Data from one participant were discarded according to the criterion in Experiment 1 (reaction times in the VET below 200ms on more than 40% of the trials in at least 3 out of 8 object categories). Avoiding ceiling effects is particularly important in individual differences analyses, and this particular sample had more participants at ceiling than a previous study (Richler et al., 2011b). In the composite task this can be especially problematic as the measure of holistic processing is a difference of differences: if participants are at ceiling in any of the cells of the design, the magnitude of the difference of differences is artificially limited. Therefore, we discarded data from 42 participants who had average accuracy on the composite task greater than 90%, resulting in a total of 66 participants (34 female; mean age 22.03 years) in the analyses4. In the CFMT, we avoided ceiling effects without further rejecting participants by considering performance on noise trials only which are more difficult than the no-noise trials. Importantly performance on the noise trials is highly correlated with performance on the no-noise trials (r66 = .768, p<.001), and the results are qualitatively the same when we use all CFMT trials vs. noise trials only. Average overall accuracy on the CFMT was 77.53% (SD = 12.57), and average performance on the CFMT noise trials was 62.25% (SD = 18.59). Average overall accuracy on the VET was 60.97% (SD = 6.62).

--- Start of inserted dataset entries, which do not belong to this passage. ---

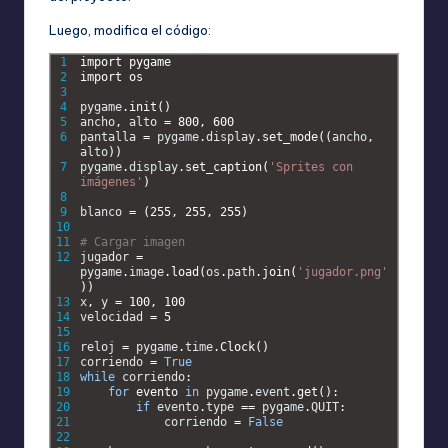
Luego, modifica el código:
1
import 
pygame
2
import 
os
3
4
pygame
.
init
(
)
5
ancho
,
alto
=
800
,
600
6
pantalla
=
pygame
.
display
.
set_mode
(
(
ancho
,
alto
)
)
7
pygame
.
display
.
set_caption
(
'Sprites con 
imágenes'
)
8
9
blanco
=
(
255
,
255
,
255
)
10
11
# Cargar imagen
12
jugador
=
pygame
.
image
.
load
(
os
.
path
.
join
(
'jugador.png'
)
)
13
x
,
y
=
100
,
100
14
velocidad
=
5
15
16
reloj
=
pygame
.
time
.
Clock
(
)
17
corriendo
=
True
18
while
corriendo
:
19
for
evento 
in
pygame
.
event
.
get
(
)
:
20
if
evento
.
type
==
pygame
.
QUIT
:
21
corriendo
=
False
22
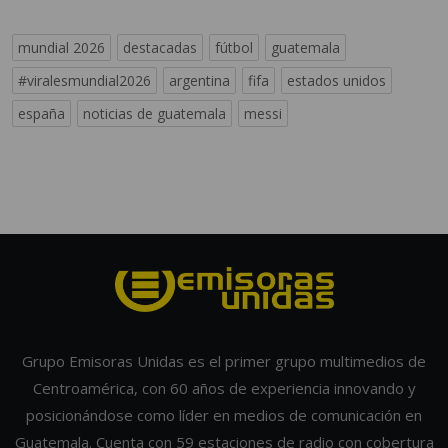
mundial 2026
destacadas
fútbol
guatemala
#viralesmundial2026
argentina
fifa
estados unidos
españa
noticias de guatemala
messi
Grupo Emisoras Unidas es el primer grupo multimedios de
Centroamérica, con 60 años de experiencia innovando y
posicionándose como líder en medios de comunicación en
Guatemala. Cuenta con 59 estaciones de radio con cobertura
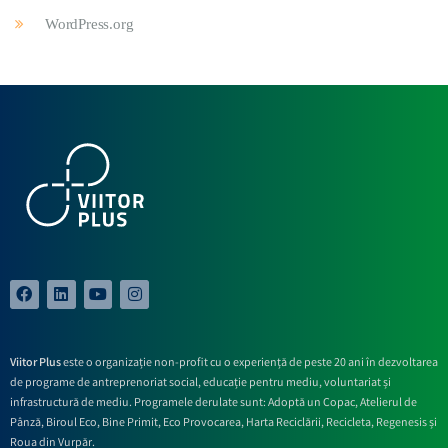
WordPress.org
Viitor Plus
este o organizație non-profit cu o experiență de peste 20 ani în dezvoltarea
de programe de antreprenoriat social, educație pentru mediu, voluntariat și
infrastructură de mediu. Programele derulate sunt: Adoptă un Copac, Atelierul de
Pânză,
Biroul Eco,
Bine Primit,
Eco Provocarea,
Harta Reciclării,
Recicleta, Regenesis și
Roua din Vurpăr
.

A 2 × 2 repeated-measures ANOVA on d′ in the composite task with factors congruency (congruent, incongruent) and alignment (aligned, misaligned) revealed a main effect of alignment (F1, 65 = 7.23, MSE = 2.37, p <.01, η2 = .03), a main effect of congruency (F1, 65 = 64.01, MSE = 2.09, p <.001, η2 =.19) and a significant congruency × alignment interaction (F1, 65 = 32.20, MSE = 2.11, p <.001, η2 =.10). At the group-level, participants in our sample showed evidence of holistic processing: performance was better on congruent vs. incongruent trials, and this difference was reduced when face halves were misaligned.

Zero-Order Correlations

For each participant, holistic face processing (HP) is indexed by the magnitude of the congruency × alignment interaction in d′ [(aligned congruent – aligned incongruent) – (misaligned congruent – misaligned incongruent)] in the composite task. Average performance on the CFMT noise trials provides a measure of face recognition, and Factor 1 and Factor 2 loadings from the VET provide measures of object recognition.

The zero-order correlations between all our variables of interest are shown in Table 9.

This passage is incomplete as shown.